Infant Mortality and Pregnancy
Loss
One study examined pollution from land clearing fires that got out of
control in 1997 in Indonesia and population-level infant mortality
(Jayachandran, 2009). They estimated smoke exposure during prenatal and
postnatal periods by month and district and gauged impact on fetal,
infant and childhood mortality based on the 2000 census count. The study
found that fire-related increases in air pollution were associated with
a 1.2% decrease in cohort size. The under-three mortality during this
period was 6%, approximately 20% higher than during other times. They
found in utero exposure to have the largest impact on survival,
particularly exposure in the third trimester, which was associated with
the smaller cohort size (Jayachandran, 2009).
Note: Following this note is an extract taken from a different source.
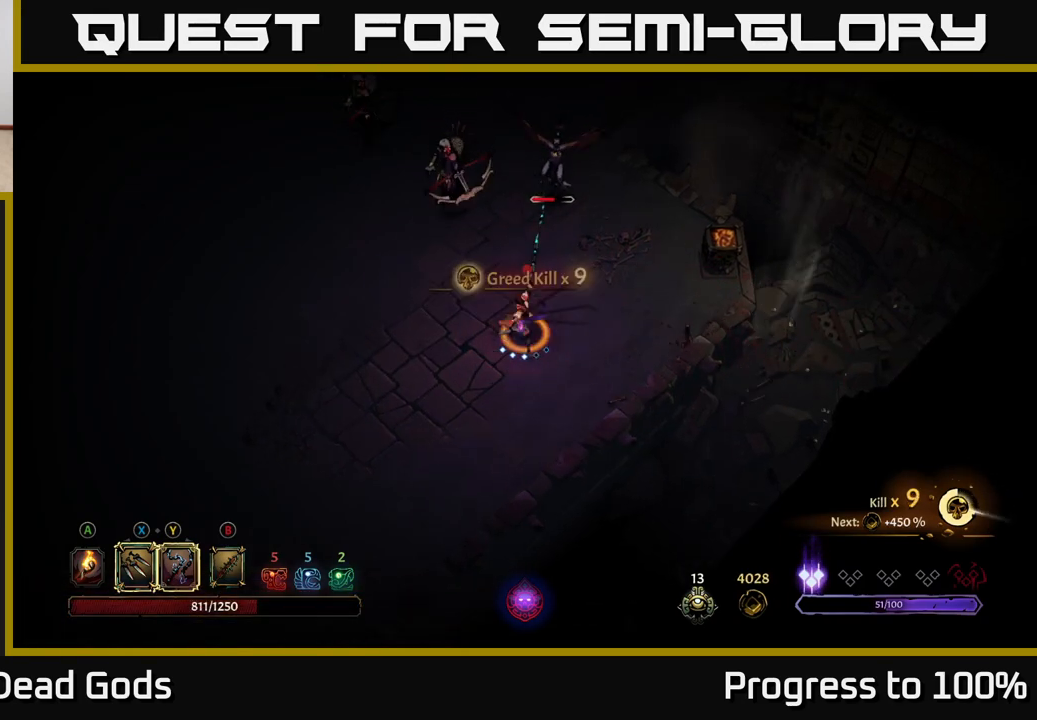
{"buttons": [], "left_stick": "up", "right_stick": "center", "events": [[367, "X", "down"], [483, "X", "up"]]}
A case-control study of rhesus macaques during the Northern Californian
Camp Fire in November 2018, which affected the peak breeding season at
the California National Primate Research Center provides evidence of
pregnancy loss (Willson et al., 2021). All females in the study were
maintained in outdoor fields and exposed to high levels of
PM2.5 during the wildfires. Archival records of
approximately 5,000 conceptions from the previous nine years served as a
comparison group. They observed increased pregnancy loss during the
breeding season especially for those whose exposure occurred during the
first 60 days of gestation (Willson et al., 2021). Although early
pregnancy loss is difficult to capture in epidemiologic studies, this
study in macaques provides evidence of early gestational exposure and
the potential for increased risk of pregnancy loss in humans.
Mental Health Outcomes
As mentioned above, the consequences of wildfires are beyond the smoke
exposure, but also include the psychological impact of the fire threat
and trauma. One Canadian study of 200 women who experienced the Fort
McMurray Wood Buffalo wildfire during or shortly before pregnancy
examined distress (Verstraeten et al., 2020). Greater peritraumatic
distress and dissociative experiences correlated with more severe Post
Traumatic Stress Syndrome-like symptoms. Greater social support
satisfaction was associated with less severe post-traumatic stress
symptoms but only when peritraumatic distress was below average; at more
severe levels of Peritraumatic Distress Inventory, this psychosocial
variable was not protective (Verstraeten et al., 2020).
Summary of pregnancy
studies
The most conclusive findings from the studies summarized above were
between wildfire smoke during pregnancy and both lower birth weight and
increased risk of preterm birth. Additional infant outcomes such as
birth defects and infant mortality were explored but are less definitive
and subject to more extensive methodologic issues including exposure
misclassification, exposure measurement error, critical periods of
exposure, unmeasured confounding and outcome ascertainment. The effect
of stress due to the wildfire event has been associated with maternal
mental health and may be an additional pathway by which wildfires may
affect adverse outcomes, particularly preterm birth, as stress can
result in the premature onset of labor. As more research is underway to
help inform policy to protect those pregnant during wildfire events,
precautions should be taken to reduce exposure during this vulnerable
period for both the mother and child.